A commodity exists within an environment of commodification. The commodity, in particular, exists within the environment of the capitalist system. Perhaps objects with auras cannot exist in this system. If something has an aura it has a place, it is grounded, it interacts with it’s environment. Perhaps something created according to a universal law cannot have an aura, perhaps auras are enhanced by the particularity of a thing. I can maybe talk about the Heidegger reference that we need to talk about BEING. As I wrote this I thought of two things, the being of Hegel that there are Being and beings and the morphology of Goethe, that something exists as a capacity and can satisfy that capacity in many different ways – like the capacity for a finger can exist in many different lengths/thicknesses/hair density/melanin etc.

Towards the end of the essay we bring back in the body, perhaps a phenomenological experience of architecture. What does it feel like to look at a painting in a gallery, a mosaic in the Duomo of Siena, or a painting in Lascaux? There is a discussion of the techtonic vs the scenographic. That the construction of the thing has more impact than the surface design, the scaffolding of the interior building more than the curtain wall – Goethe would approve. There is a notion of mythmaking in current art. That the great artists are the ones that create complete mythologies or universes and I am reminded of this in the reference to Visconti using real parquet floors in “The Damned.” How do the actors react or act differently according to the set. A set that is scenographic rather than techtonic will interact with actor in a different ways. Perhaps only the techtonic way will create an aura. Acting becomes not a facade but an experience an exchange between the actor and the set and the system of filmmaking that produces the aura of the film.

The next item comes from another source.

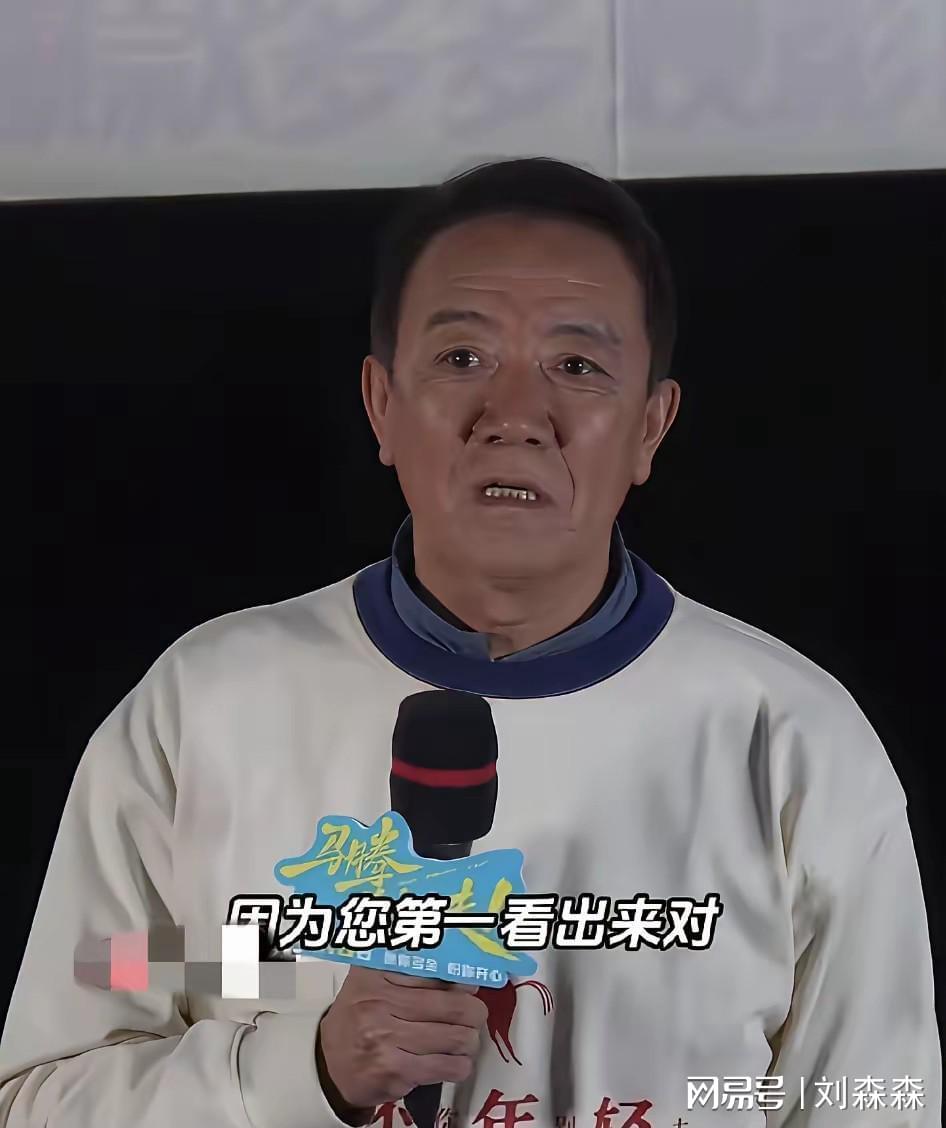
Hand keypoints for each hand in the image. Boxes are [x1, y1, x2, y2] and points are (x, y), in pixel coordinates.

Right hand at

This all sounds beautiful romantic and particularly brooklyn all things that I love. However I also love Chandigarh – so how to reconcile these things – the Being and the beings. The Now the Then and the Tree that exists now and here – this is a reference to Hegel’s Phenomenology of Spirit. Frampton says, “The tactile opposes itself to the scenographic and the drawing of veils over the surface of reality.” But this notion that there is a reality, is such an enlightenment notion! Lets examine the veils and the auras that each veil produces.

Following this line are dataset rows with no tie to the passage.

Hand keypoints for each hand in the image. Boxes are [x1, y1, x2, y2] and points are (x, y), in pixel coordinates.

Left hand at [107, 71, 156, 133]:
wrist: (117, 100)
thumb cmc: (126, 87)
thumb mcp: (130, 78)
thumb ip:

I could end here but I am going to provide an epigraph.

A friend has recently been diagnosed me as being quirky. I do not experience myself as quirky but I definitely experience myself as regional or niche. As a child when I was sent to summer camp I was diagnosed as “odd” which is perhaps different from being quirky – in that it is more singular – it is the third thing – the singular thing – the point of the spear – the source. This is perhaps why I named my son Eero, not arrow the pointy thing as he tells his classmates.

I do not follow the universal laws- I do not watch popular tv shows or listen to popular music. It is not that I am intentionally doing this, but that my attention does not go there – I do not recognize these universal laws of popularity. However what I do recognize is the ecological niche, in the exploration of a particular habitat. Is this quirky, Is this idiosyncratic? I would say this is regional. And just like the taste for stinky tofu is perhaps regional to parts of Taiwan, the the taste of blue cheese is regional to the taste of parts of France, my taste is likewise regional, arising from the regions of the imaginal rather than the regions of my ego (my idiosyncrasy).